The liveview process is guaranteed to call your mount function in its process; see the connected? casing described at #264 (comment). Would that help you?

Otherwise, yep, register_before_send runs on the plug lifecycle, so it runs on every request (it's actually part of Plug, not Bandit. It's implemented entirely within Plug, and actually gets called 'within' the Plug lifecycle, before the response is sent out to the client.

The liveview process is guaranteed to call your mount function in its process; see the connected?

I thought about using connected? but unfortunately I need the process during the HTTP call as well because the tenant id is stored in the context and used for data fetching.

Otherwise, yep, register_before_send runs on the plug lifecycle, so it runs on every request (it's actually part of Plug, not Bandit. It's implemented entirely within Plug, and actually gets called 'within' the Plug lifecycle, before the response is sent out to the client.

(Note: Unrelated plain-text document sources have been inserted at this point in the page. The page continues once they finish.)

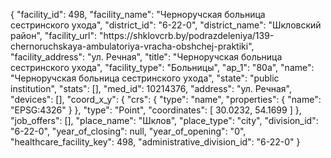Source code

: {
    "facility_id": 498,
    "facility_name": "Черноручская больница сестринского ухода",
    "district_id": "6-22-0",
    "district_name": "Шкловский район",
    "facility_url": "https:\/\/shklovcrb.by\/podrazdeleniya\/139-chernoruchskaya-ambulatoriya-vracha-obshchej-praktiki",
    "facility_address": "ул. Речная",
    "title": "Черноручская больница сестринского ухода",
    "facility_type": "Больницы",
    "ap_1": "80а",
    "name": "Черноручская больница сестринского ухода",
    "state": "public institution",
    "stats": [],
    "med_id": 10214376,
    "address": "ул. Речная",
    "devices": [],
    "coord_x_y": {
        "crs": {
            "type": "name",
            "properties": {
                "name": "EPSG:4326"
            }
        },
        "type": "Point",
        "coordinates": [
            30.0232,
            54.1699
        ]
    },
    "job_offers": [],
    "place_name": "Шклов",
    "place_type": "city",
    "division_id": "6-22-0",
    "year_of_closing": null,
    "year_of_opening": "0",
    "healthcare_facility_key": 498,
    "administrative_division_id": "6-22-0"
}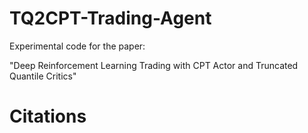 # TQ2CPT-Trading-Agent
Experimental code for the paper: 

"Deep Reinforcement Learning Trading with CPT Actor and Truncated Quantile Critics"

# Citations
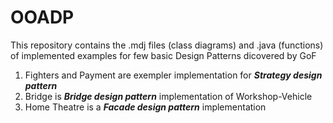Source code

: # OOADP
This repository contains the .mdj files (class diagrams) and .java (functions) of implemented examples for few basic Design Patterns dicovered by GoF
1) Fighters and Payment are exempler implementation for ***Strategy design pattern***
2) Bridge is ***Bridge design pattern*** implementation of Workshop-Vehicle
3) Home Theatre is a ***Facade design pattern*** implementation
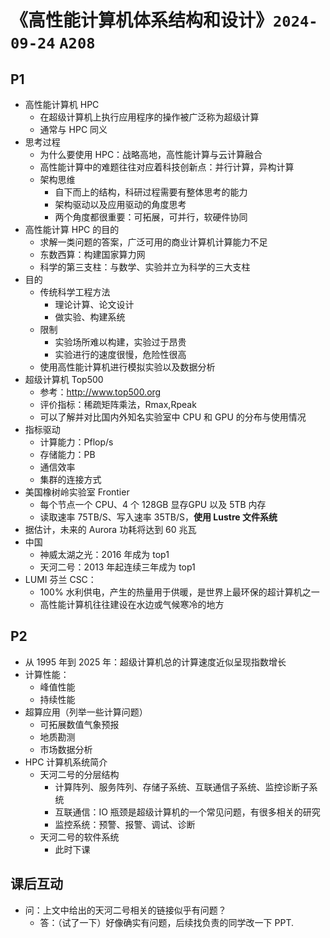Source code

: # 《高性能计算机体系结构和设计》`2024-09-24` `A208` 

## P1

- 高性能计算机 HPC
  - 在超级计算机上执行应用程序的操作被广泛称为超级计算
  - 通常与 HPC 同义
- 思考过程
  - 为什么要使用 HPC：战略高地，高性能计算与云计算融合
  - 高性能计算中的难题往往对应着科技创新点：并行计算，异构计算
  - 架构思维
    - 自下而上的结构，科研过程需要有整体思考的能力
    - 架构驱动以及应用驱动的角度思考
    - 两个角度都很重要：可拓展，可并行，软硬件协同
- 高性能计算 HPC 的目的
  - 求解一类问题的答案，广泛可用的商业计算机计算能力不足
  - 东数西算：构建国家算力网
  - 科学的第三支柱：与数学、实验并立为科学的三大支柱
- 目的
  - 传统科学工程方法
    - 理论计算、论文设计
    - 做实验、构建系统
  - 限制
    - 实验场所难以构建，实验过于昂贵
    - 实验进行的速度很慢，危险性很高
  - 使用高性能计算机进行模拟实验以及数据分析
- 超级计算机 Top500
  - 参考：http://www.top500.org
  - 评价指标：稀疏矩阵乘法，Rmax,Rpeak
  - 可以了解并对比国内外知名实验室中 CPU 和 GPU 的分布与使用情况
- 指标驱动
  - 计算能力：Pflop/s
  - 存储能力：PB
  - 通信效率
  - 集群的连接方式
- 美国橡树岭实验室 Frontier
  - 每个节点一个 CPU、4 个 128GB 显存GPU 以及 5TB 内存
  - 读取速率 75TB/S、写入速率 35TB/S，**使用 Lustre 文件系统**
- 据估计，未来的 Aurora 功耗将达到 60 兆瓦
- 中国
  - 神威太湖之光：2016 年成为 top1
  - 天河二号：2013 年起连续三年成为 top1
- LUMI 芬兰 CSC：
  - 100% 水利供电，产生的热量用于供暖，是世界上最环保的超计算机之一
  - 高性能计算机往往建设在水边或气候寒冷的地方

## P2

- 从 1995 年到 2025 年：超级计算机总的计算速度近似呈现指数增长
- 计算性能：
  - 峰值性能
  - 持续性能
- 超算应用（列举一些计算问题）
  - 可拓展数值气象预报
  - 地质勘测
  - 市场数据分析
- HPC 计算机系统简介
  - 天河二号的分层结构
    - 计算阵列、服务阵列、存储子系统、互联通信子系统、监控诊断子系统
    - 互联通信：IO 瓶颈是超级计算机的一个常见问题，有很多相关的研究
    - 监控系统：预警、报警、调试、诊断
  - 天河二号的软件系统
    - 此时下课

## 课后互动

- 问：上文中给出的天河二号相关的链接似乎有问题？
  - 答：（试了一下）好像确实有问题，后续找负责的同学改一下 PPT.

I will give this a try. Thanks for the help. I'm excited to get bandit working in my application. During my initial testing, apart from this error, everything was super smooth and consistent.

I thought about using connected? but unfortunately I need the process during the HTTP call as well because the tenant id is stored in the context and used for data fetching.

This is more LiveView than Plug, but could you split out those two steps, and pass things from the HTTP mount to the liveview mount via assigns? (ie: grab your properties as needed in your HTTP mount and stash them in assigns, then pull them out and start your process up in the liveview mount?)

Another idea: instead of using self as the unique bit in your registry call, could you use something that liveview maintains on your socket (I think this is what id on your LV socket is?) Then you can stop worrying about process concerns almost entirely.

As an update, register_before_send ended up working pretty smoothly and in an uninstrusive way for me.

This is more LiveView than Plug, but could you split out those two steps, and pass things from the HTTP mount to the liveview mount via assigns? (ie: grab your properties as needed in your HTTP mount and stash them in assigns, then pull them out and start your process up in the liveview mount?)

Another idea: instead of using self as the unique bit in your registry call, could you use something that liveview maintains on your socket (I think this is what id on your LV socket is?) Then you can stop worrying about process concerns almost entirely.

I appreciate the ideas, though in my case I use this process for more than just live views (channels, background jobs etc) so keeping it linked to the process is important (too much detail but i have ecto autogenerate look up values from the context like current user and tenant_id when writing to the database for bulletproof multitenancy).

I will close this issue since I have an easy workaround. Thanks for all the help and context @mtrudel!